» **Task details**
Reproduce every row below word for word, omitting the pictures.

# # # #

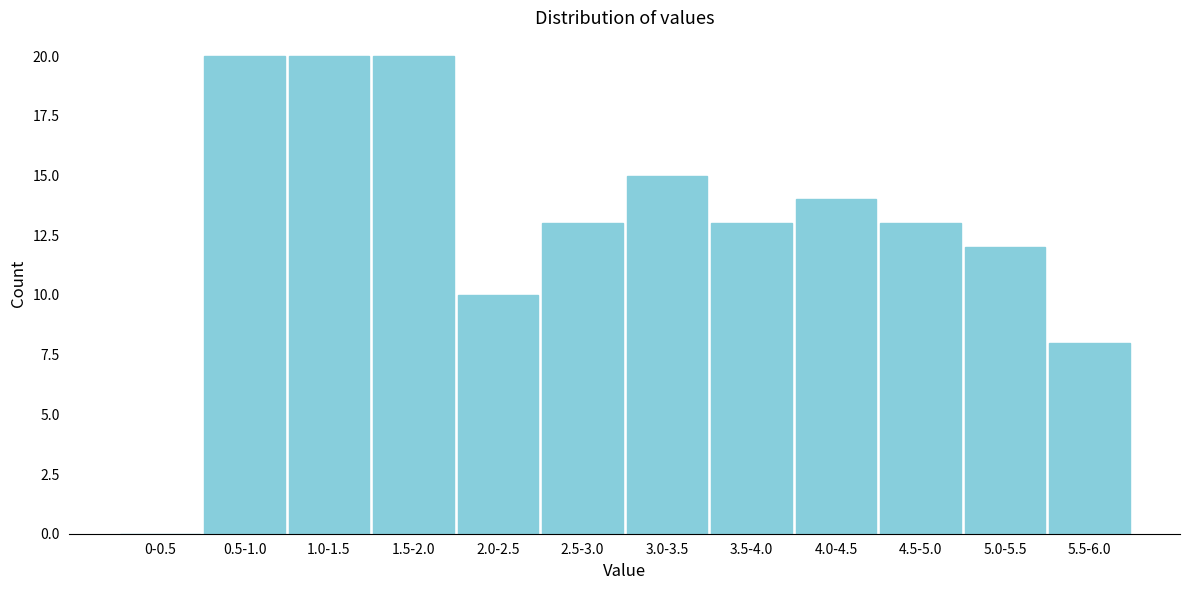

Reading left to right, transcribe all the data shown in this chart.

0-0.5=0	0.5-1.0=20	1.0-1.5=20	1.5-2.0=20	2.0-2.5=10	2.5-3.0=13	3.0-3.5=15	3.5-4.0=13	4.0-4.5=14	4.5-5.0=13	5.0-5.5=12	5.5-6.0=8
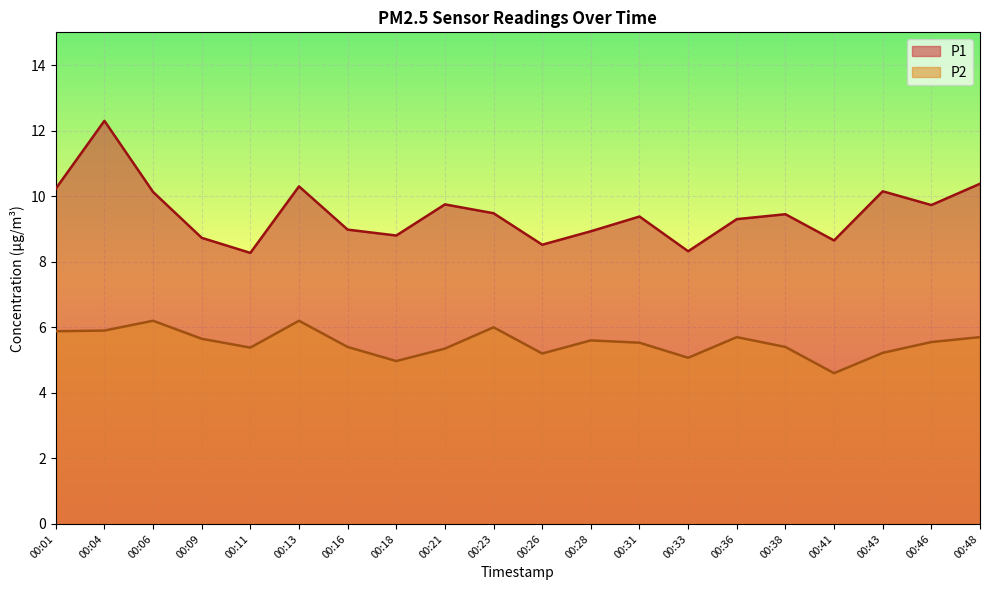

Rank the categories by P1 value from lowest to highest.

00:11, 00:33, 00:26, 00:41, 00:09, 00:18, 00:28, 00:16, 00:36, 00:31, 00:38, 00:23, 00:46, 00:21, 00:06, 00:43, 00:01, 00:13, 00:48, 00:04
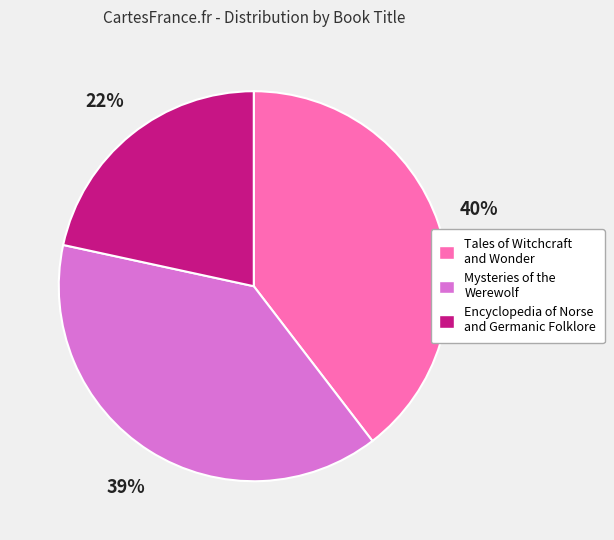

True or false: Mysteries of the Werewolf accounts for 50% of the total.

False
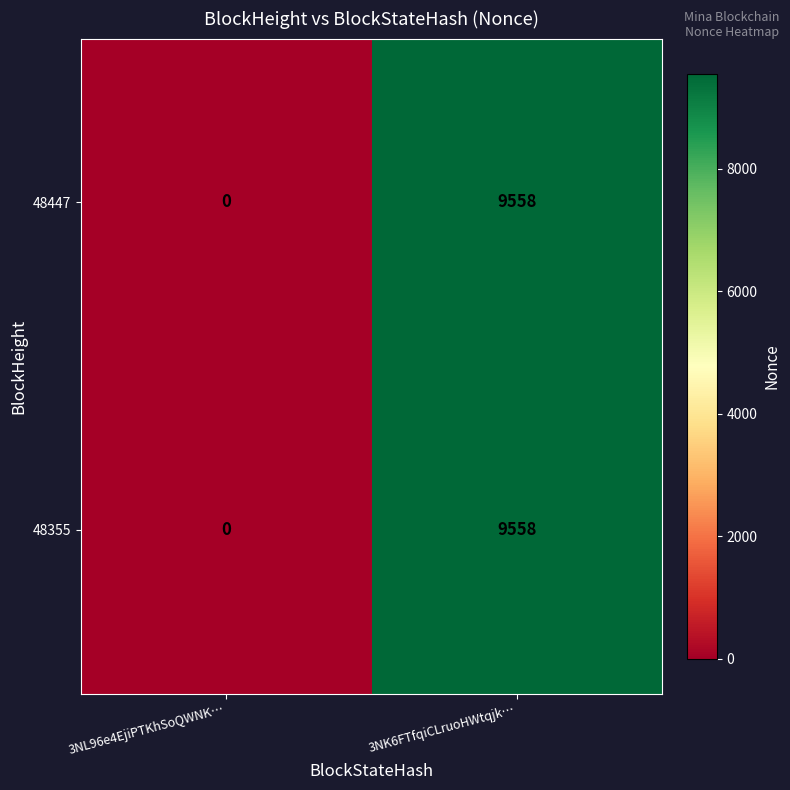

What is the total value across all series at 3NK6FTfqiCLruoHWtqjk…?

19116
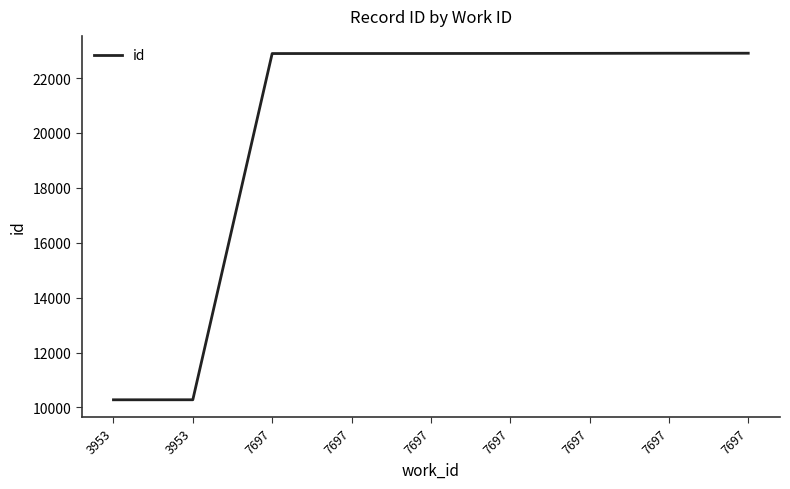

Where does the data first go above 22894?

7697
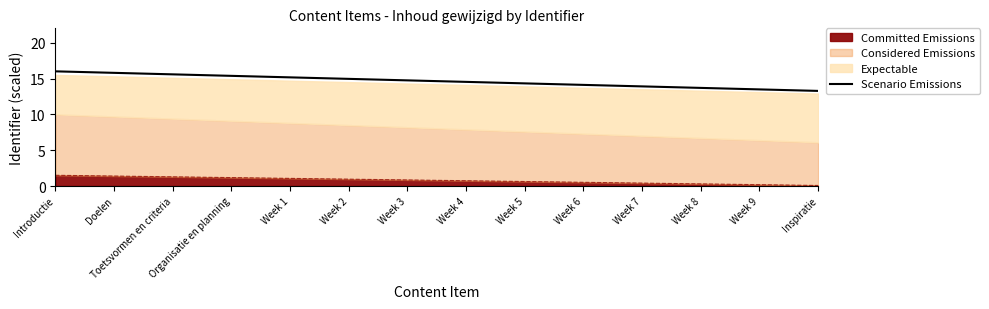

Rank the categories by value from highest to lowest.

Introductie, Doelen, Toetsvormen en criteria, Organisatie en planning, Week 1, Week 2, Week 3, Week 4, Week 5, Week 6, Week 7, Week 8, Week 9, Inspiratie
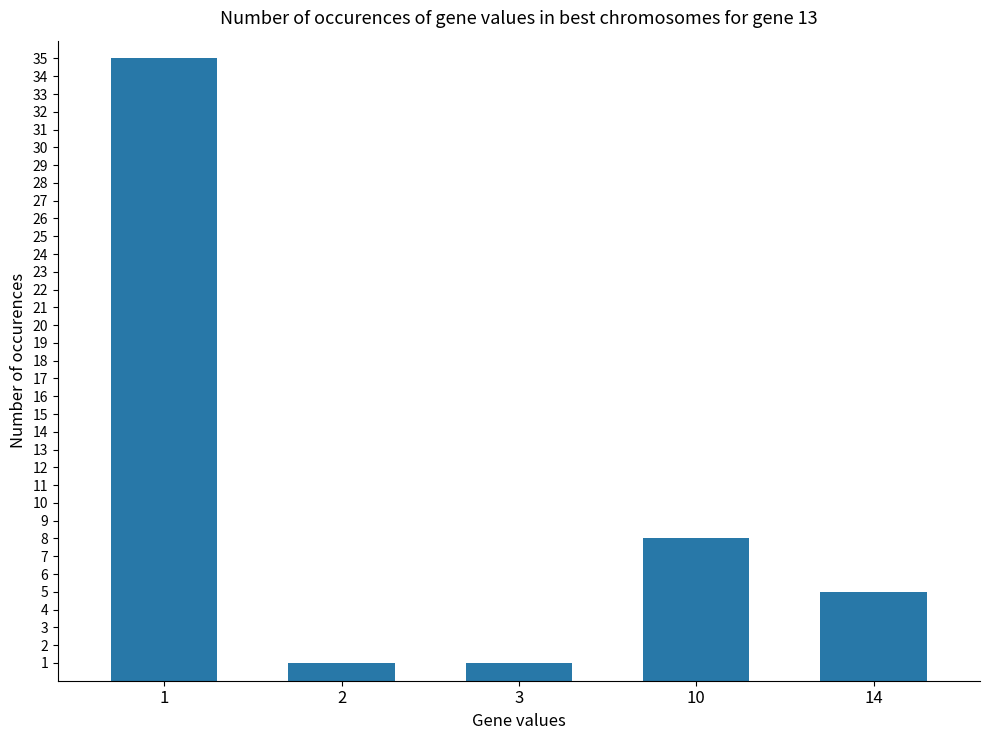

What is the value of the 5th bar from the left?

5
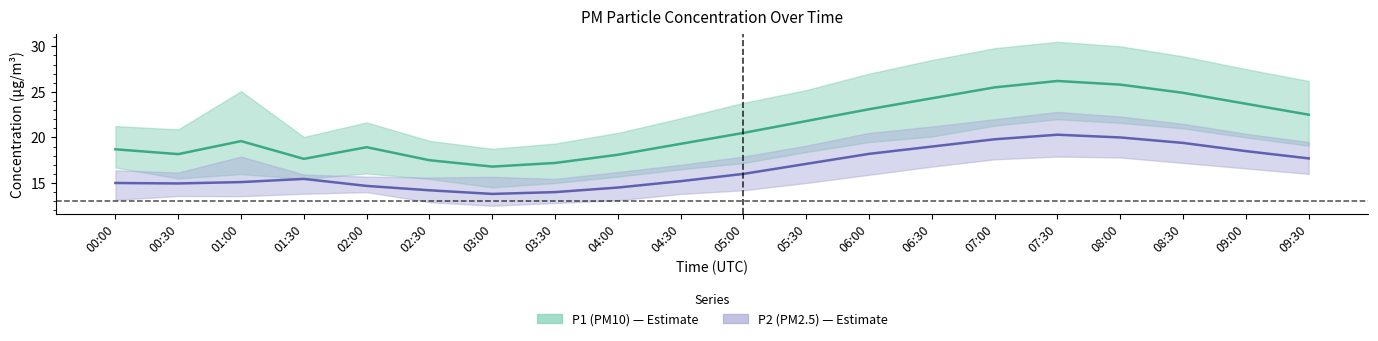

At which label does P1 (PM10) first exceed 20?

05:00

# # # #

» **Worked solution**
Reading left to right, transcribe all the data shown in this chart.

0-0.5=0	0.5-1.0=20	1.0-1.5=20	1.5-2.0=20	2.0-2.5=10	2.5-3.0=13	3.0-3.5=15	3.5-4.0=13	4.0-4.5=14	4.5-5.0=13	5.0-5.5=12	5.5-6.0=8

Rank the categories by P1 value from lowest to highest.

00:11, 00:33, 00:26, 00:41, 00:09, 00:18, 00:28, 00:16, 00:36, 00:31, 00:38, 00:23, 00:46, 00:21, 00:06, 00:43, 00:01, 00:13, 00:48, 00:04

True or false: Mysteries of the Werewolf accounts for 50% of the total.

False

What is the total value across all series at 3NK6FTfqiCLruoHWtqjk…?

19116

Where does the data first go above 22894?

7697

Rank the categories by value from highest to lowest.

Introductie, Doelen, Toetsvormen en criteria, Organisatie en planning, Week 1, Week 2, Week 3, Week 4, Week 5, Week 6, Week 7, Week 8, Week 9, Inspiratie

What is the value of the 5th bar from the left?

5

At which label does P1 (PM10) first exceed 20?

05:00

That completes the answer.